Jean-Claude Renard  • 20 décembre 2017 abonné·es
Eugene Richards : Dans les marges de l’Amérique
photo : Mineral, Illinois, 2008. Dusty Hill, militaire, a perdu ses deux mains et un œil dans une explosion en Irak.
© Eugène Richards

Dans la communauté noire de Mount Calver, dans l’Arkansas, le pasteur d’une église baptiste maintient droite une croix en carton, encadré par deux hommes aveugles, le corps partagé entre l’ombre et la lumière, sous un auvent. À New York, un couple d’aveugles, là encore, est saisi en gros plan, des larmes perlant sur leur visage. Dans la cour de promenade d’un hôpital psychiatrique pénitentiaire de l’Ohio, intégré à un programme de zoothérapie, un chevreuil trottine à côté d’un prisonnier qui se fait appeler « Tueur » pour impressionner ses codétenus. À Brooklyn, une jeune femme grimace, serrant entre ses dents une seringue avant de s’injecter une dose de cocaïne…

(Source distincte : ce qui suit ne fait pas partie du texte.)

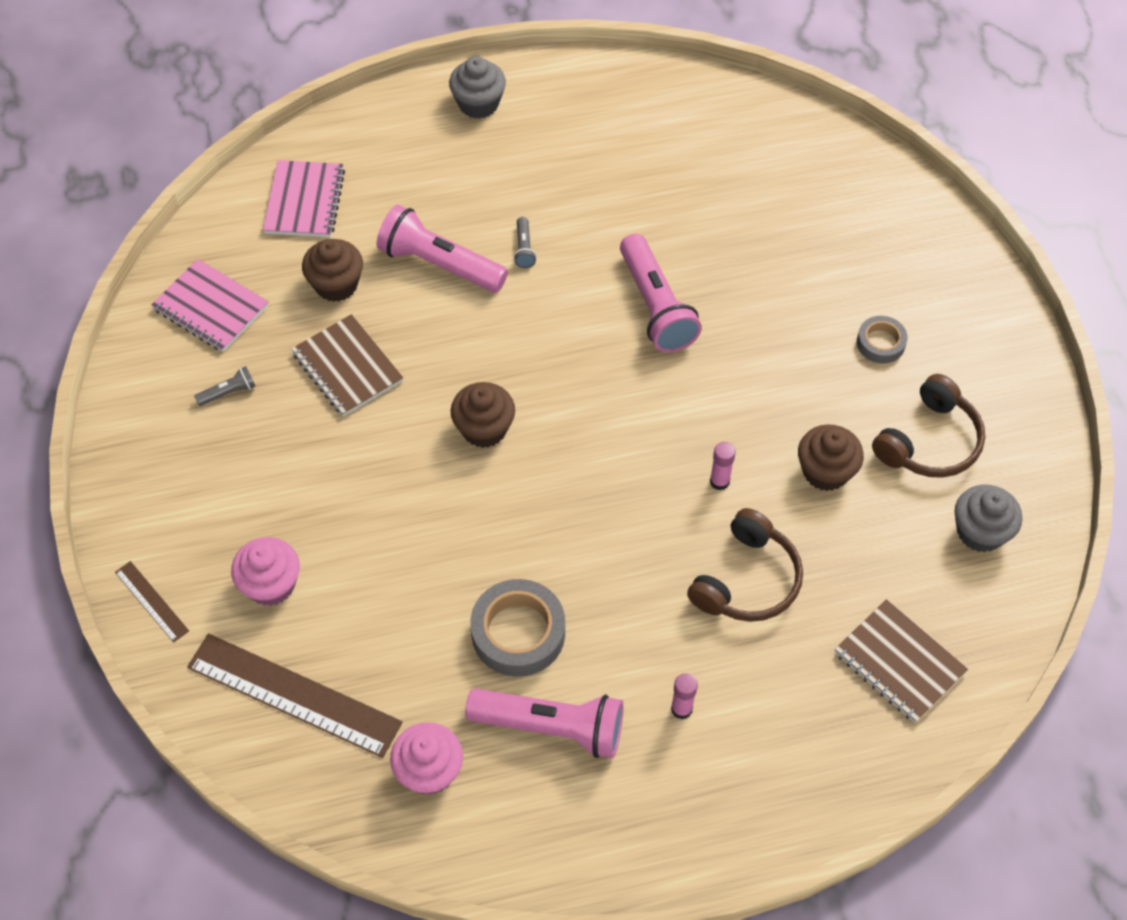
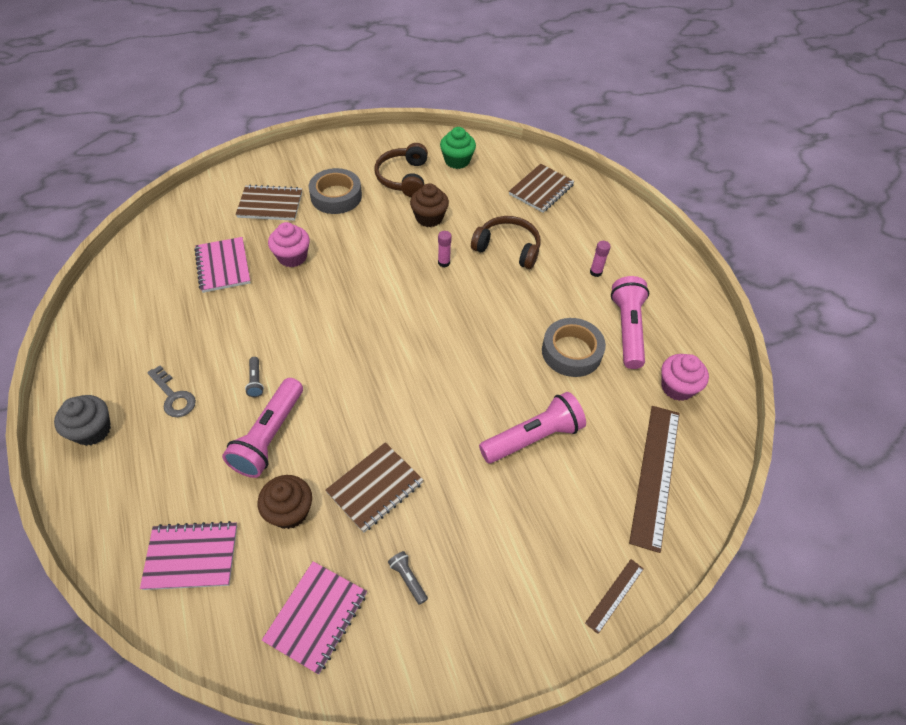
camera: 100 degrees left, 5 degrees down
pink cupcake [231,537,300,606] -> pink cupcake moved to [268,222,310,267]
brown cupcake [451,382,515,448] -> none
grey flashlight [514,217,537,268] -> grey flashlight turned 90 degrees clockwise [245,357,264,397]
pink flashlight [620,234,702,353] -> pink flashlight moved to [479,392,586,463]
grey tape [857,316,908,364] -> grey tape [309,168,362,214], size x1.75
brown headphones [872,374,985,478] -> brown headphones turned 120 degrees counterclockwise [375,143,428,197]
grey cupcake [955,485,1022,552] -> green cupcake [440,127,476,169]
none -> grey key [147,365,196,417]
none -> pink notebook [194,237,251,293]
none -> brown notebook [236,184,302,221]

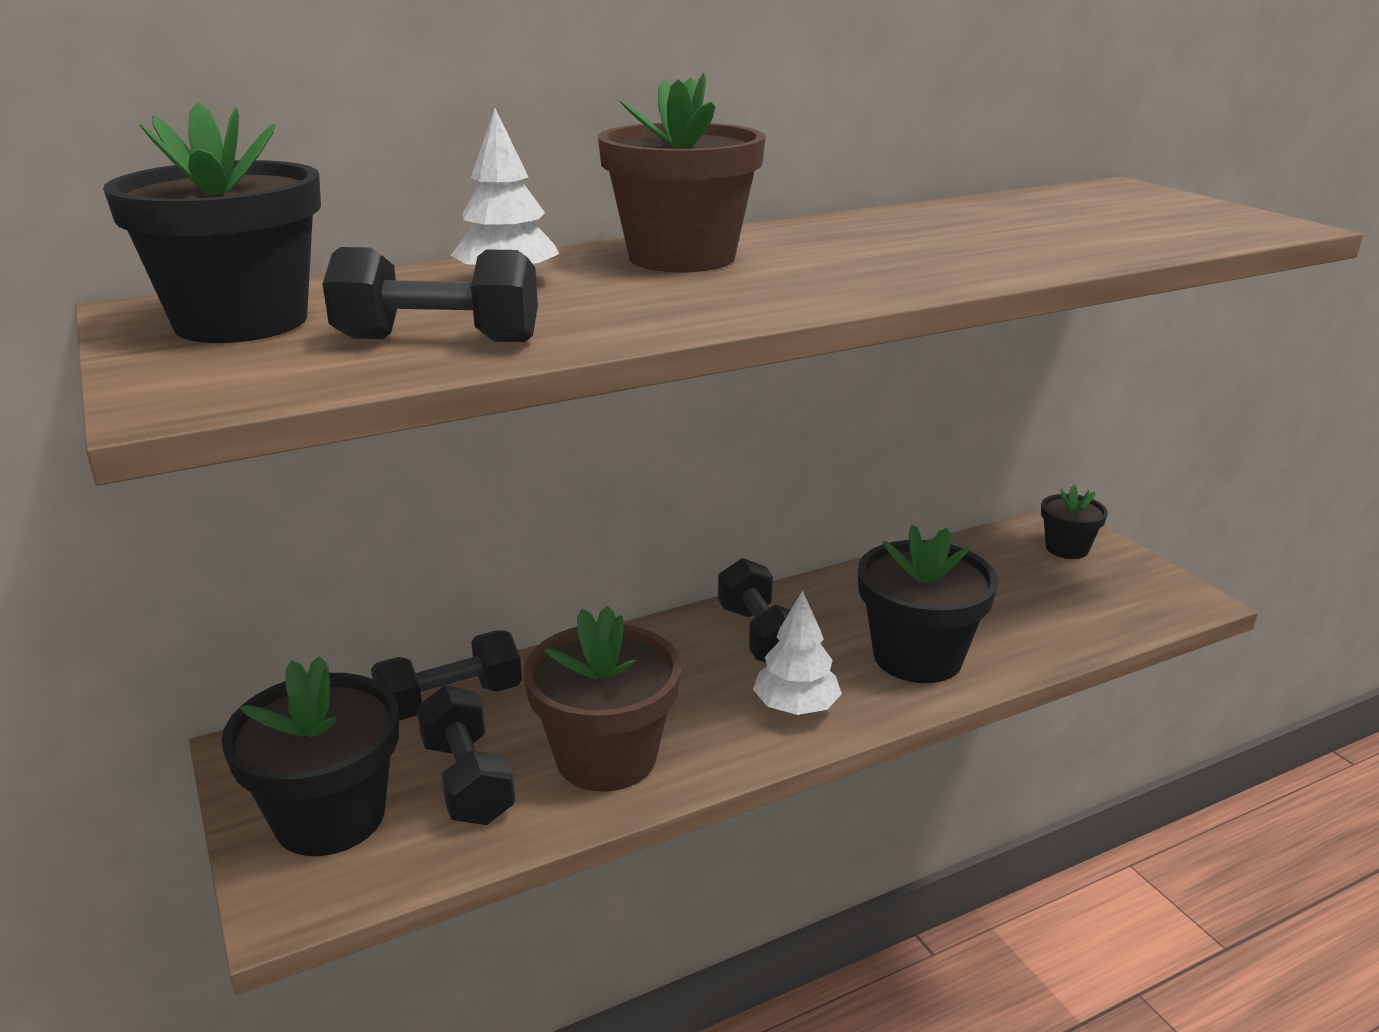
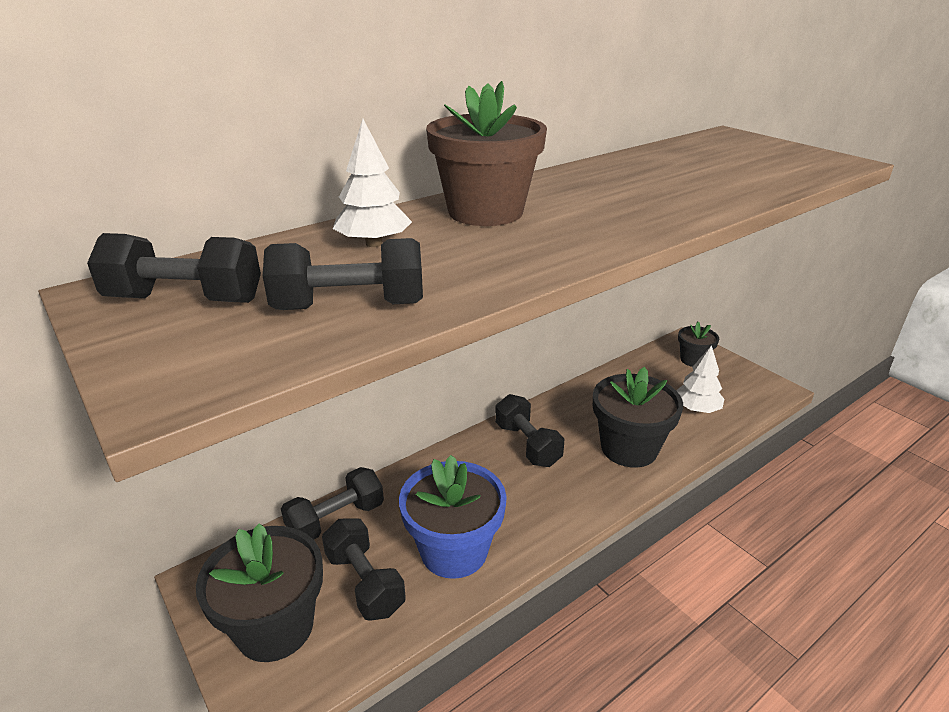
camera: 10 degrees left, 5 degrees up
black flower pot [103,102,321,343] -> black dumbbell [87,233,261,303]
brown flower pot [523,606,681,792] -> blue flower pot [399,455,507,579]
white tree [753,590,842,715] -> white tree moved to [676,345,724,413]

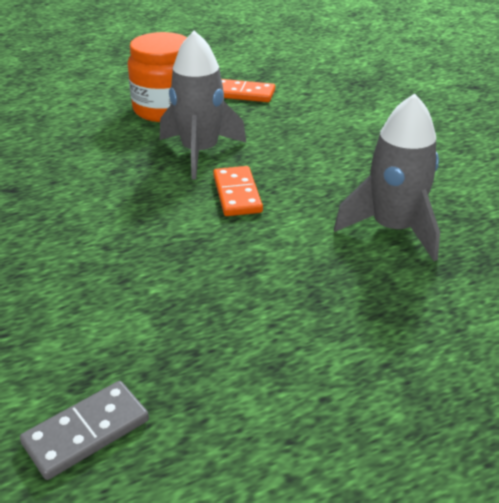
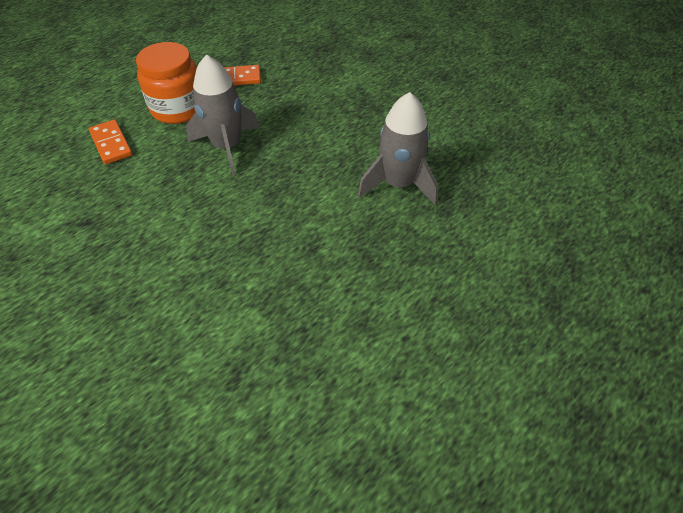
camera: 20 degrees left, 15 degrees up
grey domino [20,381,149,480] -> none
orange domino [213,166,263,216] -> orange domino moved to [89,119,133,164]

Toujours à Brooklyn, à un coin de rue, sous le pont de Manhattan, aux pieds d’une signalétique urbaine, c’est une vieille dame qui se rafraîchit dans une pataugeoire tandis que sa petite-fille s’amuse à asperger de l’eau alentour avec une casserole. Un instant magique dans la photographie d’Eugene Richards, de grâce et de légèreté. Sinon, ça ne rigole guère dans les chaumières, ou très rarement devant son objectif. Parti pris que l’on observe dans cette rétrospective exposée à la Grande Arche du photojournalisme, proposée par Jean-François Leroy, également patron du festival « Visa pour l’image » de Perpignan. Une rétrospective livrant plus de trois décennies de photographies, avec cent soixante clichés.

Tout commence en 1969, dans le Massachusetts, où Eugene Richards a grandi entre une mère femme de ménage et un père docker. Tout juste majeur, il a entamé des études de journalisme et de littérature anglaise avant de s’initier à la photographie sous la houlette de Minor White, photographe d’art. Refusant d’effectuer son service militaire – obligatoire –, il choisit de rejoindre les forces civiles de Vista, un programme de lutte contre la pauvreté aux États-Unis. Affecté dans l’Arkansas, il découvre une communauté noire pauvre, méprisée, bafouée, harcelée.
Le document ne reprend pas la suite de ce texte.